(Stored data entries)
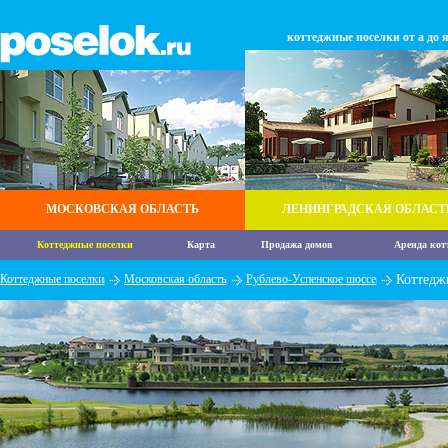
коттеджные поселки от а до 
МОСКОВСКАЯ ОБЛАСТЬ
ЛЕНИНГРАДСКАЯ ОБЛАСТ
Коттеджные поселки
Карта
Продажа домов
Аренда кот
Коттеджные поселки
Московская область
Рублево-Успенское шоссе
Коттедж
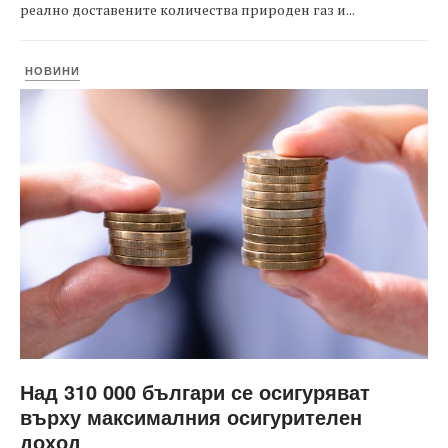
реално доставените количества природен газ и...
НОВИНИ
Над 310 000 българи се осигуряват
върху максималния осигурителен
доход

DIRECTIVE
Please copy the data shown above, line by line and exactly, omitting the images.

TASK SOLUTION
коттеджные поселки от а до 
МОСКОВСКАЯ ОБЛАСТЬ
ЛЕНИНГРАДСКАЯ ОБЛАСТ
Коттеджные поселки
Карта
Продажа домов
Аренда кот
Коттеджные поселки
Московская область
Рублево-Успенское шоссе
Коттедж
реално доставените количества природен газ и...
НОВИНИ
Над 310 000 българи се осигуряват
върху максималния осигурителен
доход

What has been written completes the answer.